Telecom isn’t your father’s business anymore. It’s time to take a second look at investing in the sector (especially its titanic twosome, AT&T and Verizon) over the near term. Dividend-hungry investors seeking something to hold in the future, however, should look elsewhere.
It doesn’t seem that long ago when telecommunications companies were the virtual standard-bearers for long-term, dividend-friendly, safety-first investments with steady growth potential.
Today’s communications marketplace is an ever-changing technological marvel, and telecom is right in the thick of it.
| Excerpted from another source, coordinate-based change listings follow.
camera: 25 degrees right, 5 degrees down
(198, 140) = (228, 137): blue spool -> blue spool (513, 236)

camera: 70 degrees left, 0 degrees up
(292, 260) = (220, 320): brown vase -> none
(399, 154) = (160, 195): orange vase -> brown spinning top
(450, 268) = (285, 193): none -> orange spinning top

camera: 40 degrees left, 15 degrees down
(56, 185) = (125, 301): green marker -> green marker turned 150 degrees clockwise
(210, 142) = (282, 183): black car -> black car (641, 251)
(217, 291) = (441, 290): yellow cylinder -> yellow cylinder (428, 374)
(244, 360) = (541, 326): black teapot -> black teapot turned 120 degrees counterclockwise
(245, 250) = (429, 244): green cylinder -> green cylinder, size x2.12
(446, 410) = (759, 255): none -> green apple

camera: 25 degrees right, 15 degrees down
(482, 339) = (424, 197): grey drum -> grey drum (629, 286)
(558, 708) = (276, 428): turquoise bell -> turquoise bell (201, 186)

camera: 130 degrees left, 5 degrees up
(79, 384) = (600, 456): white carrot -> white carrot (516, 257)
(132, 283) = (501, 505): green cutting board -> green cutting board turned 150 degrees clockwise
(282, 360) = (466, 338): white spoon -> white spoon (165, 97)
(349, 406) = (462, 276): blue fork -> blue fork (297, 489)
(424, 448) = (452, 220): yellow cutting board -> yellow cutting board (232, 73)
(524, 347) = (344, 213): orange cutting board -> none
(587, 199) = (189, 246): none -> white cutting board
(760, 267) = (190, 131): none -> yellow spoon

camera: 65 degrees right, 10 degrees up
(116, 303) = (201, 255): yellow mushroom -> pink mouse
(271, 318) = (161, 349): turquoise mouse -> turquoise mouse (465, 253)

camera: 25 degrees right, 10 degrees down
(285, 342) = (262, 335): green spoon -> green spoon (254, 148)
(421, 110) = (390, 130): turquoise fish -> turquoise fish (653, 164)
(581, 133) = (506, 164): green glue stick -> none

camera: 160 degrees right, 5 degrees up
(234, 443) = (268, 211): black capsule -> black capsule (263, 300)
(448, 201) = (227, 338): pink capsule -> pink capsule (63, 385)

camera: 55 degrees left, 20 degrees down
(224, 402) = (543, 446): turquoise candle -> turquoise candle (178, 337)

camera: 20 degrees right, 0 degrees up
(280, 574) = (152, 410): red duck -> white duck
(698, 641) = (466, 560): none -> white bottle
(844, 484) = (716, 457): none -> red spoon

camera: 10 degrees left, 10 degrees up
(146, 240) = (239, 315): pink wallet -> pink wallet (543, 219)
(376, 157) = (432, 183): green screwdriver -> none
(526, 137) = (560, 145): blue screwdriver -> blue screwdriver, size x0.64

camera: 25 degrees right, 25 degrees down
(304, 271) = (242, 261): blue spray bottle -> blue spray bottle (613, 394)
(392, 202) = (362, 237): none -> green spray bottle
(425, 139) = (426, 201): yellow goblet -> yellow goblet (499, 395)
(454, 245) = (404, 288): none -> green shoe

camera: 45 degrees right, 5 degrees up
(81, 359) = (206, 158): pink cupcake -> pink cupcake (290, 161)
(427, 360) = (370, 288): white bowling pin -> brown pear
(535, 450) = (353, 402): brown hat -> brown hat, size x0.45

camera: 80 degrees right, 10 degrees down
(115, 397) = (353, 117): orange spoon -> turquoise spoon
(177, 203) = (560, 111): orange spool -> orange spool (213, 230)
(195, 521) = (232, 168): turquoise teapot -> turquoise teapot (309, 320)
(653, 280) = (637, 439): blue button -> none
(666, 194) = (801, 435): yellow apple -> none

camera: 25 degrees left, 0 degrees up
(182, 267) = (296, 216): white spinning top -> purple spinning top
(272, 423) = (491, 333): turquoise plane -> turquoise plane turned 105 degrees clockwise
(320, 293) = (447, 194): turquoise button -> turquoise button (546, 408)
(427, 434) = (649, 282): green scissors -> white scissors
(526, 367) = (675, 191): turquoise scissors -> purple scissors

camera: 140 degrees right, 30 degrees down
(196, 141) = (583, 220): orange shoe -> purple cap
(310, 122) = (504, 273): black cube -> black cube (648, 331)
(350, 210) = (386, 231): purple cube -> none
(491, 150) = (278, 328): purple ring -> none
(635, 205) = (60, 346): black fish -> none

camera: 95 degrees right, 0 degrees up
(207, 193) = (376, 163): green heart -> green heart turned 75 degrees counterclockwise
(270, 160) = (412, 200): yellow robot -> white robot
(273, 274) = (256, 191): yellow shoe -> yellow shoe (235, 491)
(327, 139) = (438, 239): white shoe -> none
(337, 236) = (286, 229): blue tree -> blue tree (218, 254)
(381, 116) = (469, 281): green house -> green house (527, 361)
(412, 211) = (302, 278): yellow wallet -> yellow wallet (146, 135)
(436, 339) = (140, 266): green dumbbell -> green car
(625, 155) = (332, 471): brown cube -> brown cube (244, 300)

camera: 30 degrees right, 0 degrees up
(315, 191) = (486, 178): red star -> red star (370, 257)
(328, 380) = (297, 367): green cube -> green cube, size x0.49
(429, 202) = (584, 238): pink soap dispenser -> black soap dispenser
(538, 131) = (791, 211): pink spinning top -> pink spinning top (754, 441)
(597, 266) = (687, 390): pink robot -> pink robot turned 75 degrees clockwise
It’s a wireless, connected “Internet of Things” (IoT) world, where the price of those connected “things” like cell phones, PCs, tablets—heck, even a watch—is coming down to commodity status, meaning a squeeze on revenue growth.
Meanwhile, the explosive growth in wireless video streaming is putting enormous pressure on companies to expand their networks at as rapid a pace as possible.
Indeed, building an ecosystem around wireless technologies is the key to monetizing a growing market that Deloitte estimates can add $150 billion to the U.S. GDP within the next few years.
All of this means telecom companies need to find growth anywhere to generate fresh revenues, and it isn’t easy.
Acquisitions are extraordinarily costly, while investing in new infrastructure projects and updating existing systems can suck the life out of cash flow.
By virtually any standard (most certainly market cap and revenues), AT&T, Inc. (NYSE:T) and Verizon Communications Inc. (NYSE:VZ) are the telecommunications leaders in the U.S. They’ve also been steady-as-she-goes dividend plays over the past decade.
Thinking of holding either for the near-term—particularly as a new holding? Think again.
Growth prospects for both are marginal, costs are in the stratosphere, and those dividend increases that so many of us counted on are under pressure, if not in outright jeopardy.